───── DATA EXTRACT ─────
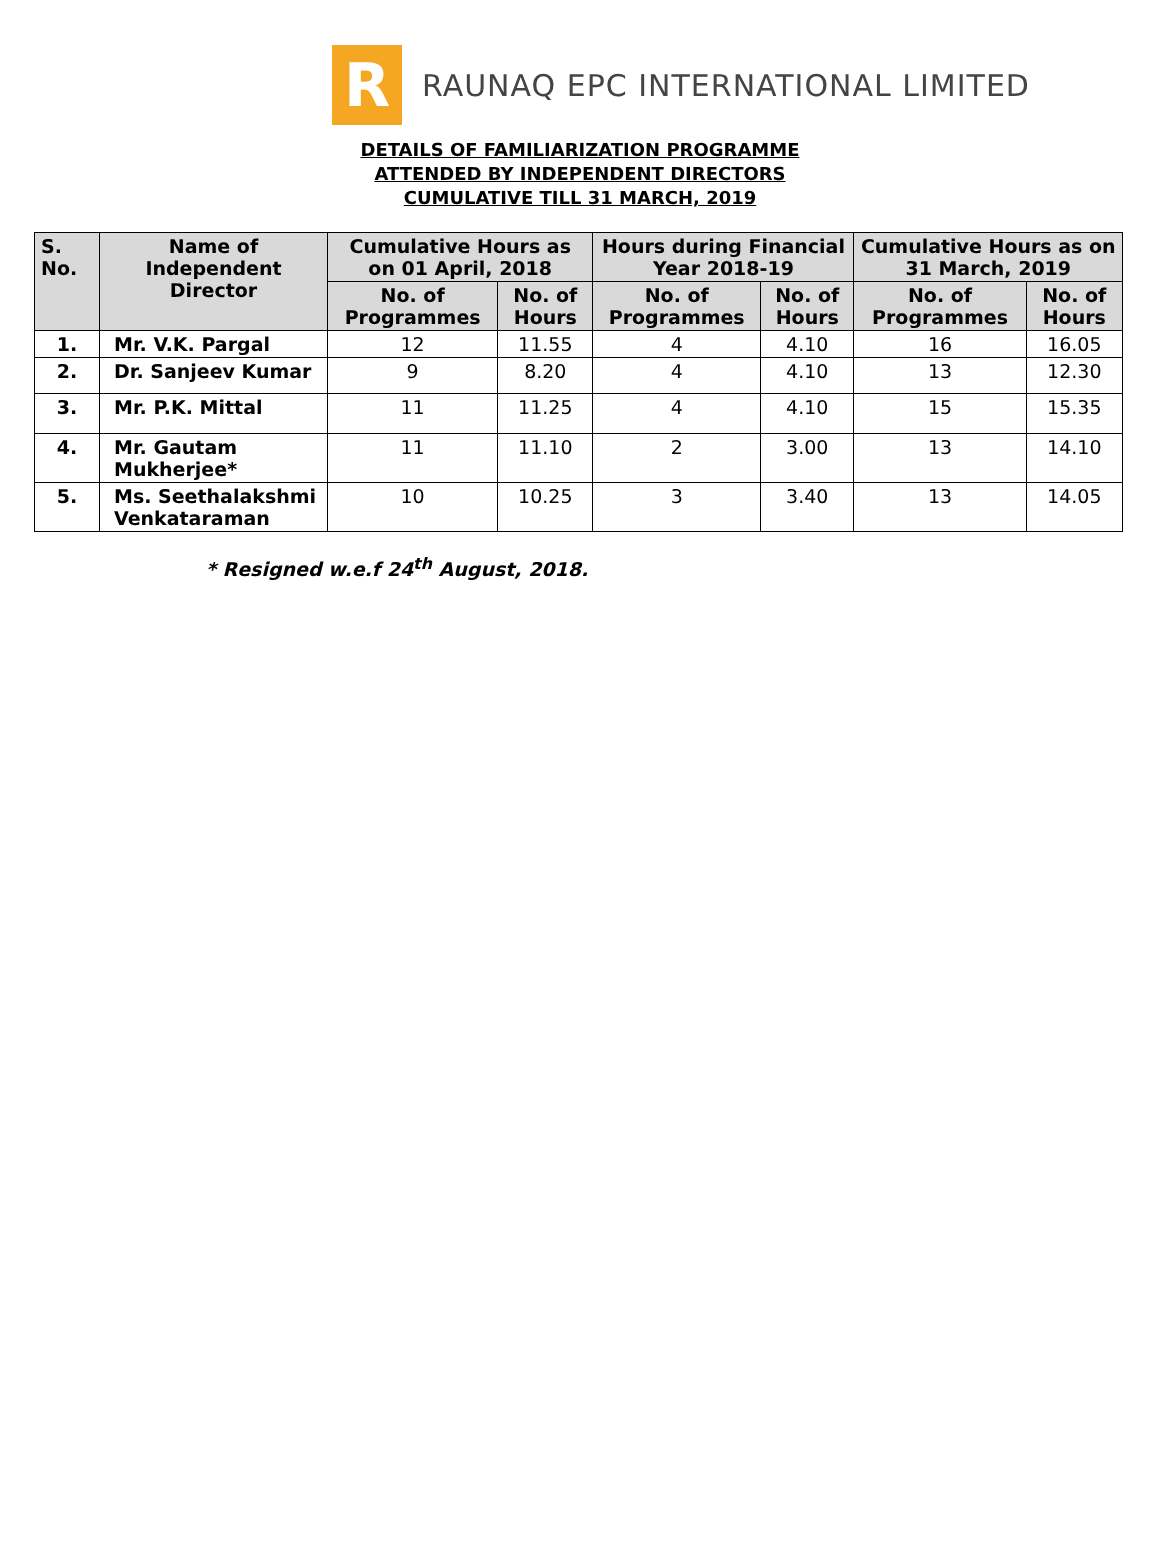R
RAUNAQ EPC INTERNATIONAL LIMITED
DETAILS OF FAMILIARIZATION PROGRAMME
ATTENDED BY INDEPENDENT DIRECTORS
CUMULATIVE TILL 31 MARCH, 2019
| S. No. | Name of Independent Director | Cumulative Hours as on 01 April, 2018 | | Hours during Financial Year 2018-19 | | Cumulative Hours as on 31 March, 2019 | |
| --- | --- | --- | --- | --- | --- | --- | --- |
| | | No. of Programmes | No. of Hours | No. of Programmes | No. of Hours | No. of Programmes | No. of Hours |
| 1. | Mr. V.K. Pargal | 12 | 11.55 | 4 | 4.10 | 16 | 16.05 |
| 2. | Dr. Sanjeev Kumar | 9 | 8.20 | 4 | 4.10 | 13 | 12.30 |
| 3. | Mr. P.K. Mittal | 11 | 11.25 | 4 | 4.10 | 15 | 15.35 |
| 4. | Mr. Gautam Mukherjee* | 11 | 11.10 | 2 | 3.00 | 13 | 14.10 |
| 5. | Ms. Seethalakshmi Venkataraman | 10 | 10.25 | 3 | 3.40 | 13 | 14.05 |
* Resigned w.e.f 24<sup>th</sup> August, 2018.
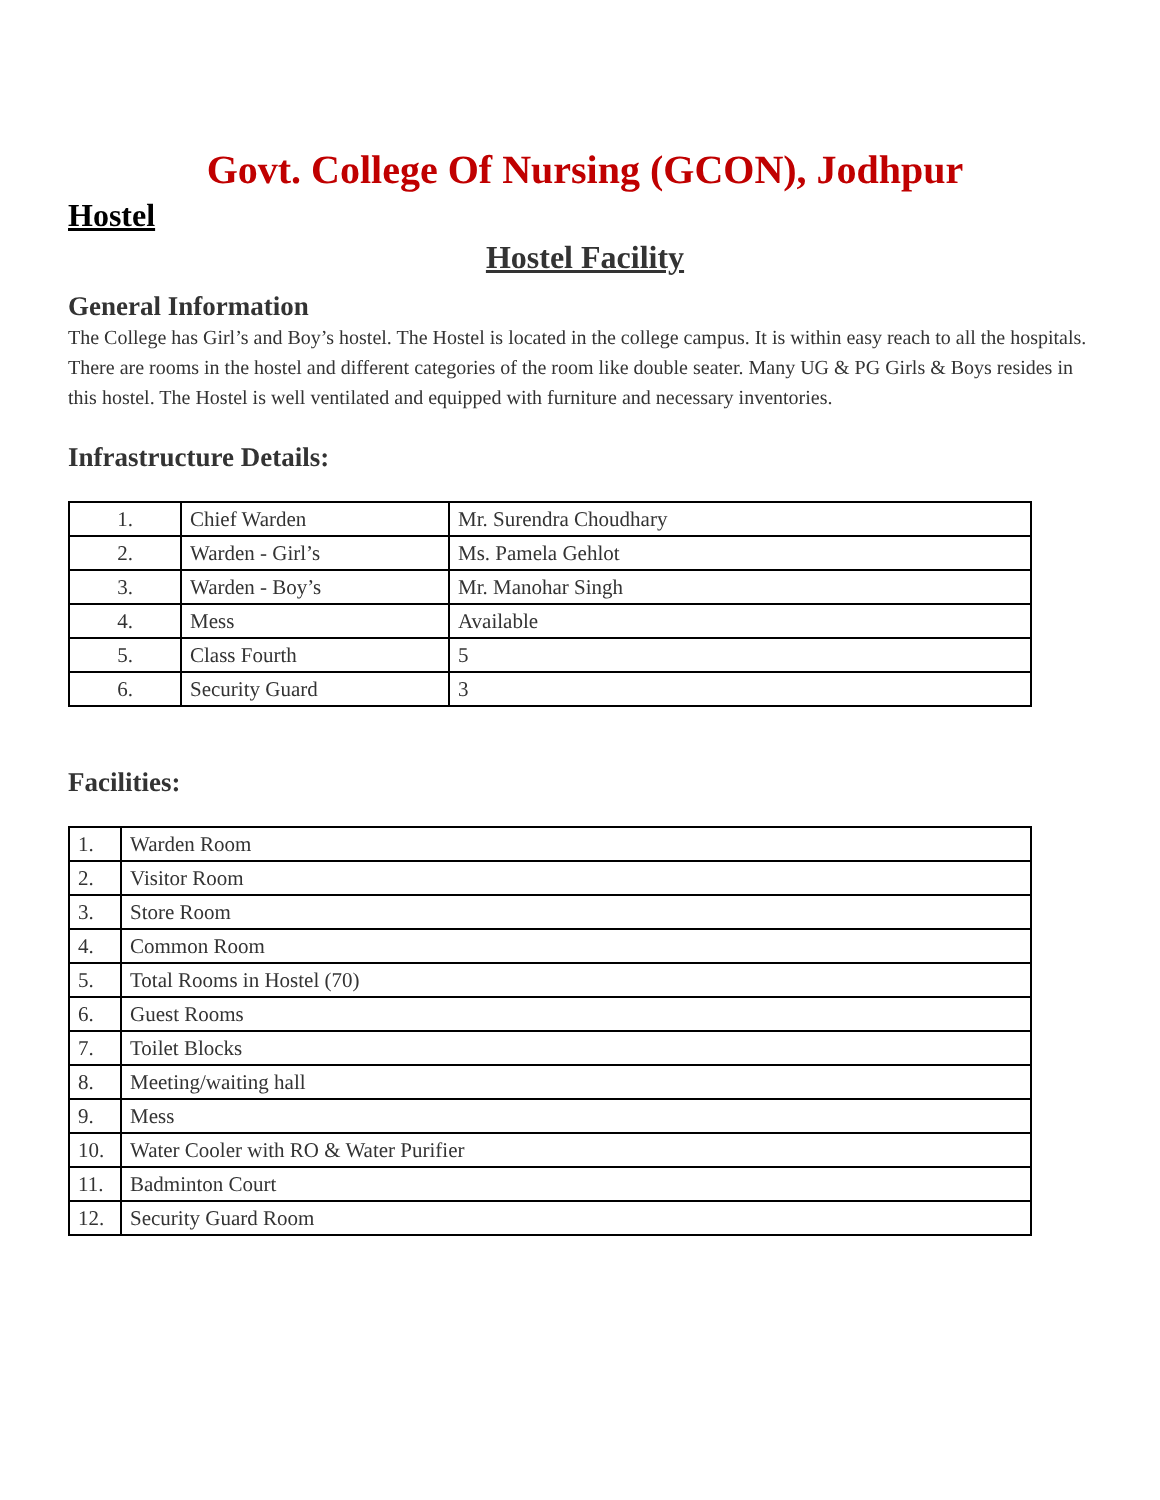Govt. College Of Nursing (GCON), Jodhpur
Hostel
Hostel Facility
General Information
The College has Girl’s and Boy’s hostel. The Hostel is located in the college campus. It is within easy reach to all the hospitals. There are rooms in the hostel and different categories of the room like double seater. Many UG & PG Girls & Boys resides in this hostel. The Hostel is well ventilated and equipped with furniture and necessary inventories.
Infrastructure Details:
| 1. | Chief Warden | Mr. Surendra Choudhary |
| 2. | Warden - Girl’s | Ms. Pamela Gehlot |
| 3. | Warden - Boy’s | Mr. Manohar Singh |
| 4. | Mess | Available |
| 5. | Class Fourth | 5 |
| 6. | Security Guard | 3 |
Facilities:
| 1. | Warden Room |
| 2. | Visitor Room |
| 3. | Store Room |
| 4. | Common Room |
| 5. | Total Rooms in Hostel (70) |
| 6. | Guest Rooms |
| 7. | Toilet Blocks |
| 8. | Meeting/waiting hall |
| 9. | Mess |
| 10. | Water Cooler with RO & Water Purifier |
| 11. | Badminton Court |
| 12. | Security Guard Room |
─────
• INSTRUCTIONS FOR THE TASK
Going back to the entries above, set down exactly the lines that begin at the one with "Pamela Gehlot |" and end at the one with "9. | Mess |", both included, and nothing else.

• RESULT BELOW
| 2. | Warden - Girl’s | Ms. Pamela Gehlot |
| 3. | Warden - Boy’s | Mr. Manohar Singh |
| 4. | Mess | Available |
| 5. | Class Fourth | 5 |
| 6. | Security Guard | 3 |
Facilities:
| 1. | Warden Room |
| 2. | Visitor Room |
| 3. | Store Room |
| 4. | Common Room |
| 5. | Total Rooms in Hostel (70) |
| 6. | Guest Rooms |
| 7. | Toilet Blocks |
| 8. | Meeting/waiting hall |
| 9. | Mess |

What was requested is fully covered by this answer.